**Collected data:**
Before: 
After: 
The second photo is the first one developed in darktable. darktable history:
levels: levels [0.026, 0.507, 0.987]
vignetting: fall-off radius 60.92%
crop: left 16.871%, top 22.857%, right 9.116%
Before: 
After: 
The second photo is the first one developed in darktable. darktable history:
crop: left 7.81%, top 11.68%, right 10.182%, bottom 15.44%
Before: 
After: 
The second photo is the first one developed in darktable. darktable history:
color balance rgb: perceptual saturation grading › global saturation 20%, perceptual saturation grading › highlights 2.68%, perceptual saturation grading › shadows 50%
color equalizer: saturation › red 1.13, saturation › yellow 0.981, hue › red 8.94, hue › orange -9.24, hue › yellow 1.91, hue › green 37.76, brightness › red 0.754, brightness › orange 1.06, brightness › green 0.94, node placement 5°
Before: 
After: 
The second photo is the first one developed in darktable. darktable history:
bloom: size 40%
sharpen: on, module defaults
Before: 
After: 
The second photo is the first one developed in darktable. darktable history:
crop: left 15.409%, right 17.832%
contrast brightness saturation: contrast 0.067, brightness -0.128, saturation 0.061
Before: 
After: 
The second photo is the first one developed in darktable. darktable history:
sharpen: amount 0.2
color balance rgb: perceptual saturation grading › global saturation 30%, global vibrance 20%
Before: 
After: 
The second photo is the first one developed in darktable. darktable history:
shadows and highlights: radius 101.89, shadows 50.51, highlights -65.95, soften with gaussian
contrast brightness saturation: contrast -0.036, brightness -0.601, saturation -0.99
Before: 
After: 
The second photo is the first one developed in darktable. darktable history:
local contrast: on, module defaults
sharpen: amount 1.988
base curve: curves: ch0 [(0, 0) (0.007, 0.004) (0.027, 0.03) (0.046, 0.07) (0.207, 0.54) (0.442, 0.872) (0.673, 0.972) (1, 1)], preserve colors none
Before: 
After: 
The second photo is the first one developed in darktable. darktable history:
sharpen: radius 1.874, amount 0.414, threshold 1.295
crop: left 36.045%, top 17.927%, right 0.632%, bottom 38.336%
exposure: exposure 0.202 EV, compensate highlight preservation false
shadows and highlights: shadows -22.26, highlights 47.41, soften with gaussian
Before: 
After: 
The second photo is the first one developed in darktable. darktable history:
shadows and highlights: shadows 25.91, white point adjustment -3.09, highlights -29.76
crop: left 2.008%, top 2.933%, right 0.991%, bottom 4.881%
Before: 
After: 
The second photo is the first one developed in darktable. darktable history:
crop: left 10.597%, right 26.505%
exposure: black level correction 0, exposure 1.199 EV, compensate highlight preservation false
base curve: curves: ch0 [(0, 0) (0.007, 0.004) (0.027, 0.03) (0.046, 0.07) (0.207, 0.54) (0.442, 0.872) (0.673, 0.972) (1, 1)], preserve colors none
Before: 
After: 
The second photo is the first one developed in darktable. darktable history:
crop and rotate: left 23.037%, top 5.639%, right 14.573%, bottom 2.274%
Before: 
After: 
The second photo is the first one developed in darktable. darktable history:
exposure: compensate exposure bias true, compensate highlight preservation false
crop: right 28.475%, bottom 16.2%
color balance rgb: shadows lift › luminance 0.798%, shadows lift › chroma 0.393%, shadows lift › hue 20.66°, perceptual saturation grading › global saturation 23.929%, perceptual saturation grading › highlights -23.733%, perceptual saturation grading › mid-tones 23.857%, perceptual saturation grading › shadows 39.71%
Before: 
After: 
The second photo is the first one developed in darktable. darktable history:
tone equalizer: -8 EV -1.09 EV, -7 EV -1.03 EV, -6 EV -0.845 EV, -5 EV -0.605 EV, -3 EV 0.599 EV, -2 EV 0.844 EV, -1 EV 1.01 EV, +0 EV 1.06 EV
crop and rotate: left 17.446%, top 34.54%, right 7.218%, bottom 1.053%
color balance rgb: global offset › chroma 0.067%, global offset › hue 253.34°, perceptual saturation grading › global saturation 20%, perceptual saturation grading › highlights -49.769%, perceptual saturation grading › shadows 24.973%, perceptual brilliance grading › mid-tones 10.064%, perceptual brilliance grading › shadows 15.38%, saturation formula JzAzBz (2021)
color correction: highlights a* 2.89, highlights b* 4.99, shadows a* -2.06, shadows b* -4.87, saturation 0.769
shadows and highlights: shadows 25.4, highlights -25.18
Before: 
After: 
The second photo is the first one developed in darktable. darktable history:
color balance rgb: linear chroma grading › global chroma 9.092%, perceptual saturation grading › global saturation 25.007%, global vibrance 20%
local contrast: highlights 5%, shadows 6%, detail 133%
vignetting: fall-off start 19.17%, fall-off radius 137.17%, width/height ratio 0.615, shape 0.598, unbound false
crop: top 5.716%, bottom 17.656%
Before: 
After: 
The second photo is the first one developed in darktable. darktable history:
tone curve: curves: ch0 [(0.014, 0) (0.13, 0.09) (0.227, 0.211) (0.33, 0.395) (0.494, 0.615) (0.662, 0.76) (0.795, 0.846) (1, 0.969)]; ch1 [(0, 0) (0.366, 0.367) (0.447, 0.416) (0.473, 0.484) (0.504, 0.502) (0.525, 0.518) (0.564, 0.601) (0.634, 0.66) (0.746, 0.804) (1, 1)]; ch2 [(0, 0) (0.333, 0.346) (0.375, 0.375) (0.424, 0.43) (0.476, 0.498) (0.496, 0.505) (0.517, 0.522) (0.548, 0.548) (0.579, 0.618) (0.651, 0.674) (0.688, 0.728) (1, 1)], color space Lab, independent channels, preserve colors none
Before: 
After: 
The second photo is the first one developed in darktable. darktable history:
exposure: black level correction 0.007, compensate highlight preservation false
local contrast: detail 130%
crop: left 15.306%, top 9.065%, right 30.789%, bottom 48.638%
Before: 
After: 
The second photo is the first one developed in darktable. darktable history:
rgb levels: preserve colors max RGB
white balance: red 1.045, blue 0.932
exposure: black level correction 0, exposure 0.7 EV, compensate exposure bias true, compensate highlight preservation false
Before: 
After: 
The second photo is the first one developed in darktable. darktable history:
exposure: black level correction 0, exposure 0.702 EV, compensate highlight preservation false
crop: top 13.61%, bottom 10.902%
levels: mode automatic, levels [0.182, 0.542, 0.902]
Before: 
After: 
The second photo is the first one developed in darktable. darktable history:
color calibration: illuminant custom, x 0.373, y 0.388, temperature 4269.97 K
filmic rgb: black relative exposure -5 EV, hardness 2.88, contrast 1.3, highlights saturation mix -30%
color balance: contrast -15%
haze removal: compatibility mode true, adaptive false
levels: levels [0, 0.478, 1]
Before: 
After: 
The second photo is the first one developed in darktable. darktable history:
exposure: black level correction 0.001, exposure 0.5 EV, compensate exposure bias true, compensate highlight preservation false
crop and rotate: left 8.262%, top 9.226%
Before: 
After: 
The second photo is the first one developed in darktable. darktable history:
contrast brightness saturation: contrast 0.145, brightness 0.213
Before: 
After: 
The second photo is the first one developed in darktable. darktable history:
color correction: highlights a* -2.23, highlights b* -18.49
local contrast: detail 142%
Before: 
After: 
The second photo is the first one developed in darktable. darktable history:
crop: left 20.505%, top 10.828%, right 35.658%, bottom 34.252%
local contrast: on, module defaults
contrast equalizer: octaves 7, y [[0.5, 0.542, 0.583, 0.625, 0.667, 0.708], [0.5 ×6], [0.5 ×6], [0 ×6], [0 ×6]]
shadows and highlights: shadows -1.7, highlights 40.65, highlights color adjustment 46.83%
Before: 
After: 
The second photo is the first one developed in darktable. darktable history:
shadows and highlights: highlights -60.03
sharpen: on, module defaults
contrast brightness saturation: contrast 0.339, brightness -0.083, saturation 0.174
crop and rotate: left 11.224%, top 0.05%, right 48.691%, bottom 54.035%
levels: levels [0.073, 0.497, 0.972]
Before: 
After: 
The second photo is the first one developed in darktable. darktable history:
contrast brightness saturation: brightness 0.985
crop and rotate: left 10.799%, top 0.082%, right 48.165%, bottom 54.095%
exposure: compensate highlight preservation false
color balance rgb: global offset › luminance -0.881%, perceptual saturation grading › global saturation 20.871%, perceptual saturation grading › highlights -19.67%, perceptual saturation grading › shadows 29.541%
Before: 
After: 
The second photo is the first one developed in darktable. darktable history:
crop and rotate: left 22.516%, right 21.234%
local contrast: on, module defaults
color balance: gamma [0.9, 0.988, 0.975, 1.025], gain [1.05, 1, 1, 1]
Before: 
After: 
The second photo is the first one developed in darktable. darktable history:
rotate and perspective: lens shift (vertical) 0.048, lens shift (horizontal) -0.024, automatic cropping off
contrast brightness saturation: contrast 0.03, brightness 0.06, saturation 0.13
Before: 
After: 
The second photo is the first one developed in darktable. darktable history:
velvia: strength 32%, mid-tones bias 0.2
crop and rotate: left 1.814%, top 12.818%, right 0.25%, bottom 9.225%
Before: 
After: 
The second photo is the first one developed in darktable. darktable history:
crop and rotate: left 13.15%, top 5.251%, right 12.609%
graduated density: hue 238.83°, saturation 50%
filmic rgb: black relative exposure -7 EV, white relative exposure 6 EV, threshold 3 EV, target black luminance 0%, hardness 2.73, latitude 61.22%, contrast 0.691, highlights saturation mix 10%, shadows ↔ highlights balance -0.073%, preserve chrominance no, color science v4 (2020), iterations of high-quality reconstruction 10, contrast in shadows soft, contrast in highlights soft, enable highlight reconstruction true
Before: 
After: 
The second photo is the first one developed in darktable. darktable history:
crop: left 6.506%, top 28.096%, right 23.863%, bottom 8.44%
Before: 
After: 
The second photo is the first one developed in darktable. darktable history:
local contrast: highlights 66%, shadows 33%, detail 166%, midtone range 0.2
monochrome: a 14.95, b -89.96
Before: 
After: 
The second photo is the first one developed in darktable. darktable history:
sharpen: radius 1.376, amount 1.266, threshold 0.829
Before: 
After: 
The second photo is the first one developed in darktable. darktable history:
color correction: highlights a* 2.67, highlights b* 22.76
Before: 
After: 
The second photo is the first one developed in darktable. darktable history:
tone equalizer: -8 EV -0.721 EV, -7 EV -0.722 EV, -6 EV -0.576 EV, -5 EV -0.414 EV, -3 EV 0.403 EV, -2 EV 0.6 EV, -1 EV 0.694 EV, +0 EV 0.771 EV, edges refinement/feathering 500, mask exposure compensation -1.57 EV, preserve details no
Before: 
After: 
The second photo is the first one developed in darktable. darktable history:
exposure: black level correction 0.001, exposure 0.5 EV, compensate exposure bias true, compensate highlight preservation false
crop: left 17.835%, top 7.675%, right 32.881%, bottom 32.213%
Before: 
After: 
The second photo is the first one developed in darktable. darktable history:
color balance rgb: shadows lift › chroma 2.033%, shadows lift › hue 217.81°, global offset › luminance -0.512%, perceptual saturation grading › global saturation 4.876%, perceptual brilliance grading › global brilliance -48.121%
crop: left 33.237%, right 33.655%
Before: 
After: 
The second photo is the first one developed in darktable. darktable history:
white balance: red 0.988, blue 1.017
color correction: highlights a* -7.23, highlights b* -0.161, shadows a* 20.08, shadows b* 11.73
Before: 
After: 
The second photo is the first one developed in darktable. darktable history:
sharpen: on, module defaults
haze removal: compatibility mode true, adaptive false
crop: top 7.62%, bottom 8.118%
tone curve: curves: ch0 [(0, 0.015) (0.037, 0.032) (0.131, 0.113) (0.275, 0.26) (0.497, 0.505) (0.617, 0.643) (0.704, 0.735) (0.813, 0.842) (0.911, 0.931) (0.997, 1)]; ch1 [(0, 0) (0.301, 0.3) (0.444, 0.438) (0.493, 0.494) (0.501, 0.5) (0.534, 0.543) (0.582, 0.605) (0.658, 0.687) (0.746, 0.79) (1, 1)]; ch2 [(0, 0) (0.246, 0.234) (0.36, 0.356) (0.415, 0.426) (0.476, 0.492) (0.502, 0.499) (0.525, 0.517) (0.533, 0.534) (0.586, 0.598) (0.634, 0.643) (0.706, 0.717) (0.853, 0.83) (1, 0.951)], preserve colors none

**Your instructions:** Please repeat the listing from its first line up to and including the line with "crop: left 7.81%, top".

**Solution:**
Before: 
After: 
The second photo is the first one developed in darktable. darktable history:
levels: levels [0.026, 0.507, 0.987]
vignetting: fall-off radius 60.92%
crop: left 16.871%, top 22.857%, right 9.116%
Before: 
After: 
The second photo is the first one developed in darktable. darktable history:
crop: left 7.81%, top 11.68%, right 10.182%, bottom 15.44%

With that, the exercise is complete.